EXERCISE DETAILS:
Output the following lines verbatim, omitting the pictures.

DATA EXTRACT:
↓

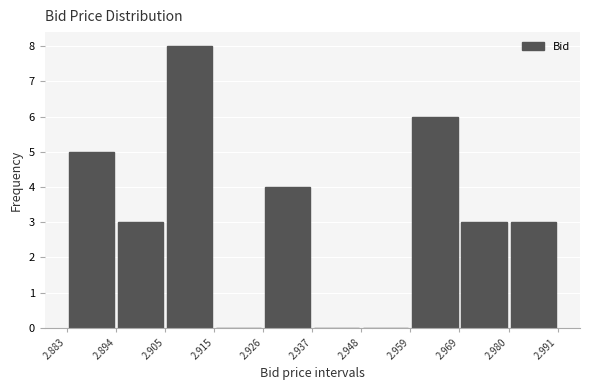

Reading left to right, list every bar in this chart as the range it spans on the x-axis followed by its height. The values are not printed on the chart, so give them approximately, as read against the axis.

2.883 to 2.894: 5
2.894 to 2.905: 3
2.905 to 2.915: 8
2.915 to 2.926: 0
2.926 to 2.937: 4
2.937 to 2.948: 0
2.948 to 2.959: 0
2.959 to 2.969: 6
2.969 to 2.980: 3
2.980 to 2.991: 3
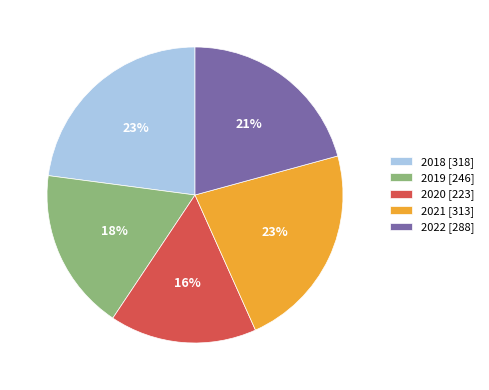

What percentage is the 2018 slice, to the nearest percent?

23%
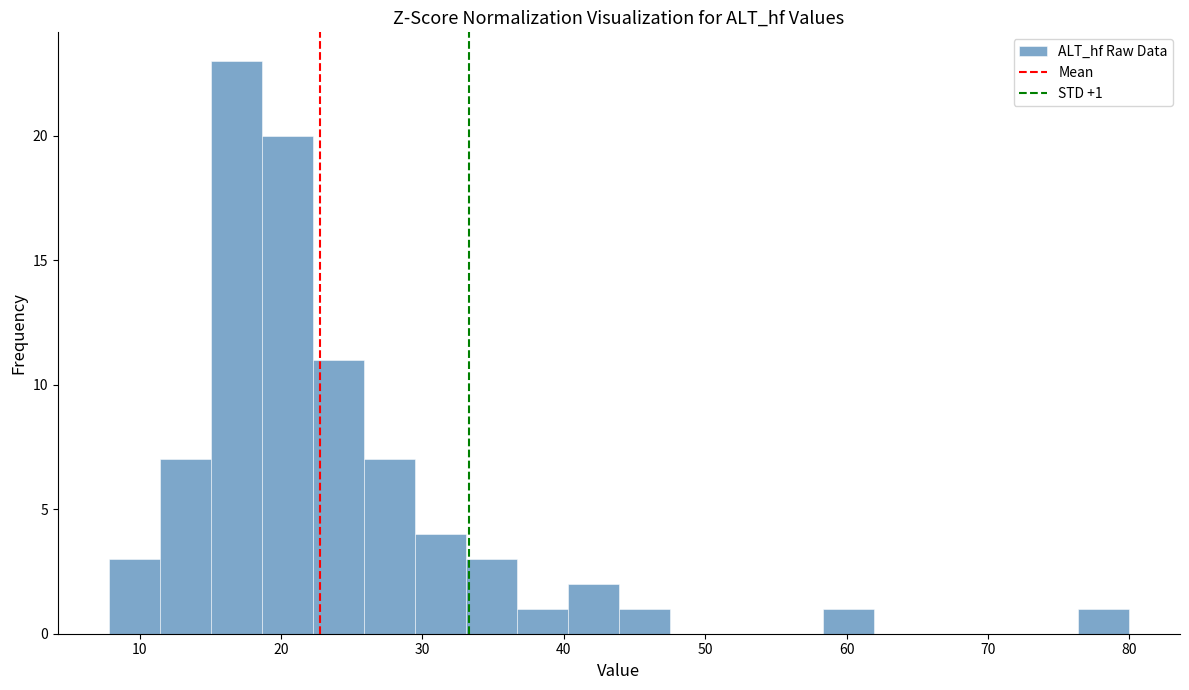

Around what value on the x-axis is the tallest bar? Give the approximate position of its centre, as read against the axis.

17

↑

ANSWER SPACE:
Reading left to right, list every bar in this chart as the range it spans on the x-axis followed by its height. The values are not printed on the chart, so give them approximately, as read against the axis.

2.883 to 2.894: 5
2.894 to 2.905: 3
2.905 to 2.915: 8
2.915 to 2.926: 0
2.926 to 2.937: 4
2.937 to 2.948: 0
2.948 to 2.959: 0
2.959 to 2.969: 6
2.969 to 2.980: 3
2.980 to 2.991: 3

What percentage is the 2018 slice, to the nearest percent?

23%

Around what value on the x-axis is the tallest bar? Give the approximate position of its centre, as read against the axis.

17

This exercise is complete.